De Video Assistent Referee (VAR) kende op de achtste speeldag in de Jupiler Pro League een ongelukkig weekend. Dat blijkt uit de wekelijkse analyse van scheidsrechtersbaas Johan Verbist.
Een tussenkomst was niet nodig, terwijl de videoref bij een andere fase wel beter had ingegrepen. In beide gevallen ging het om matchen met West-Vlaamse clubs. Voor het eerst dit seizoen moet Verbist dan ook een volledig negatief rapport (0 op 2) opmaken van de VAR-prestatie van het voetbalweekend.
De VAR moest volgens Verbist enkel in Zulte Waregem - KV Kortrijk tussenkomen afgelopen voetbalweekend, namelijk bij het afgekeurde doelpunt van Julien De Sart (KV Kortrijk). Bij een hoekschop werd Christophe Lepoint (KV Kortrijk) door een duw in de rug uit balans gebracht door Hamdi Harbaoui (Zulte Waregem). Christophe Lepoint viel tegen een verdediger waardoor deze de bal slecht ontzette. De Sart profiteerde aan de tweede paal.
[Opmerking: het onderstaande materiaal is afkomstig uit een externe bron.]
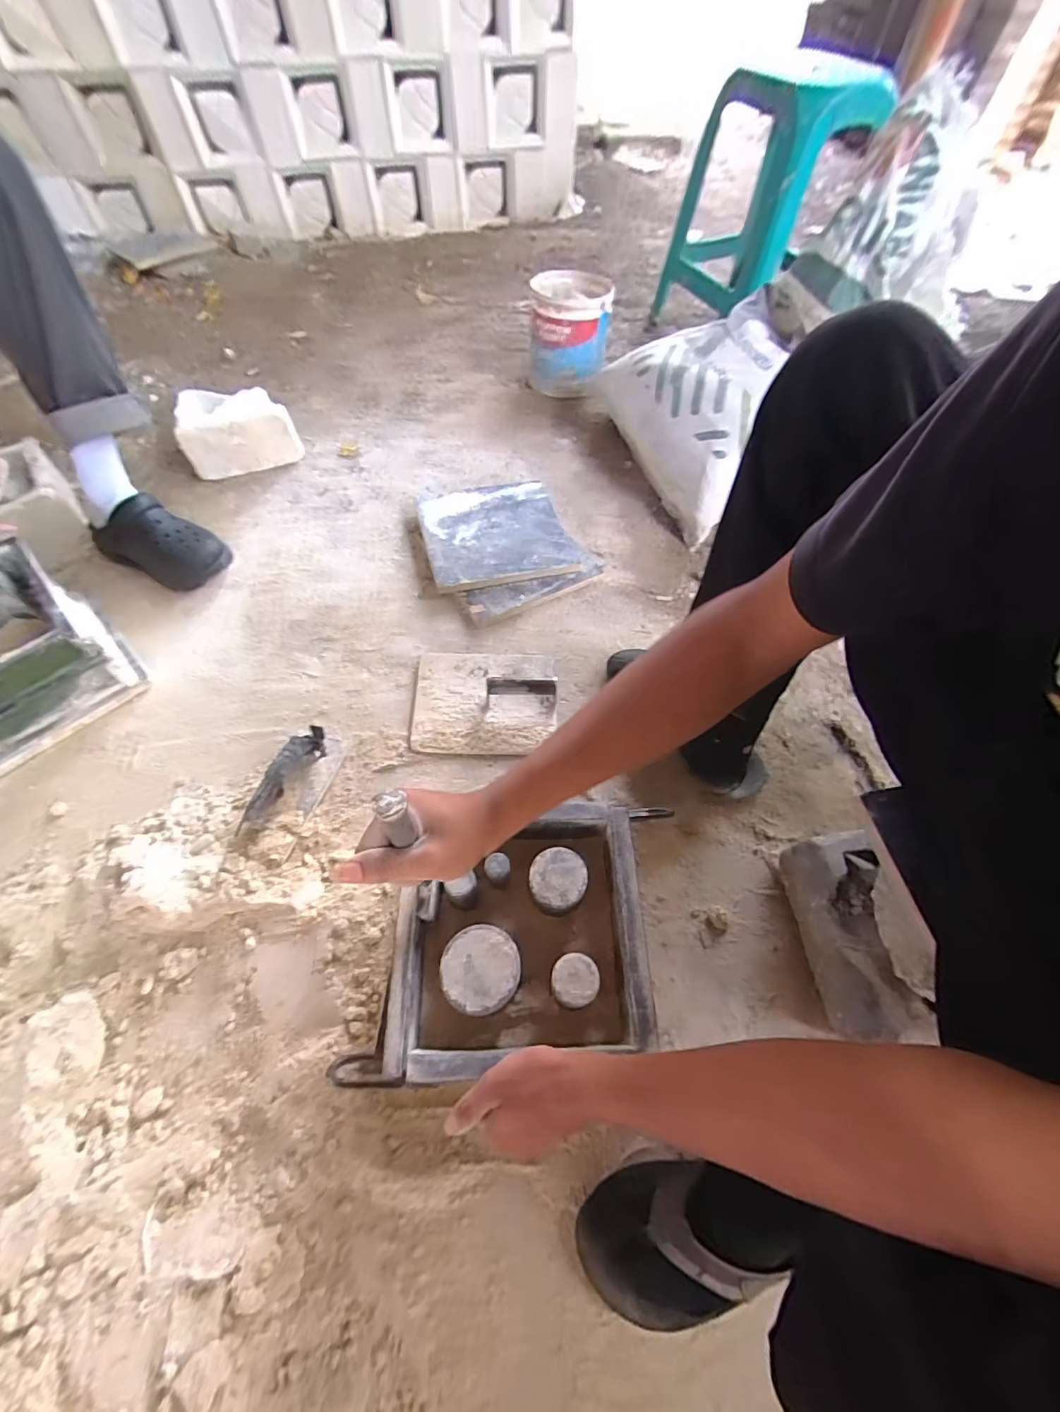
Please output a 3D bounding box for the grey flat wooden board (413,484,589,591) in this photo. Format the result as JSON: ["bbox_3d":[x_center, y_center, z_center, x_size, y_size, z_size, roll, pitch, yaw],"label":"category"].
[{"bbox_3d":[-0.063,-0.326,0.925,0.256,0.022,0.271,-11,59,-12],"label":"grey flat wooden board"}]

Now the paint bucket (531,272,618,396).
[{"bbox_3d":[0.095,-0.868,1.210,0.179,0.201,0.202,8,58,7],"label":"paint bucket"}]

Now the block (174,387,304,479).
[{"bbox_3d":[-0.563,-0.539,1.003,0.199,0.103,0.125,-13,61,-11],"label":"block"}]

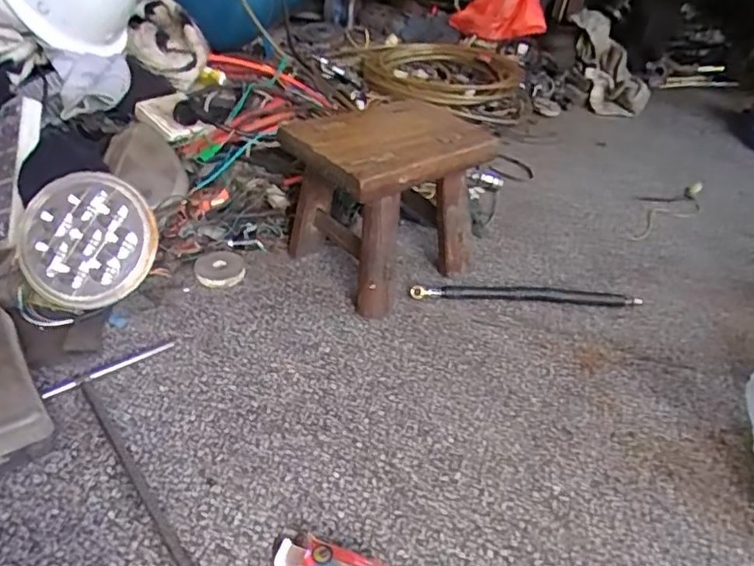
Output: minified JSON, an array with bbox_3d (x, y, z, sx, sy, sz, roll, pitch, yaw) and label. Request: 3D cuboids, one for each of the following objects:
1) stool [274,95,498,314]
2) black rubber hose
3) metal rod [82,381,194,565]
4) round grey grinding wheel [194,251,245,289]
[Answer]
[{"bbox_3d":[0.010,-0.117,0.786,0.211,0.185,0.244,33,43,30],"label":"stool"},{"bbox_3d":[0.197,0.015,0.783,0.308,0.013,0.027,2,37,-7],"label":"black rubber hose"},{"bbox_3d":[-0.206,0.174,0.515,0.012,0.009,0.274,-22,45,-33],"label":"metal rod"},{"bbox_3d":[-0.205,-0.018,0.770,0.063,0.012,0.068,-2,37,-13],"label":"round grey grinding wheel"}]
Scheidsrechter Wim Smet keurde het doelpunt af en gaf een directe vrije schop aan Essevee voor een duwfout van Christophe Lepoint. "Gezien de complexiteit van de situatie (duwfout-contact-slecht ontzetten-doelpunt), een doelpunt dat eerst goedgekeurd en daarna afgekeurd wordt, had de VAR hier beter tussengekomen en de beelden aan de scheidsrechter getoond", oordeelt scheidsrechtersbaas Verbist.
De enige tussenkomst van het weekend gebeurde in de match tussen KAS Eupen en KV Oostende (1-2). Bij een schot van Yuta Toyokawa (Eupen) kreeg Kevin Vandendriessche (Oostende) de bal tegen de arm. De bal ging buiten en de scheidsrechter kende een hoekschop toe. "Ondanks het feit dat de arm tegen het lichaam is komt de VAR tussen", aldus Verbist. "De scheidsrechter blijft terecht bij zijn beslissing om hoekschop te geven. In dit geval had de VAR nooit mogen tussenkomen."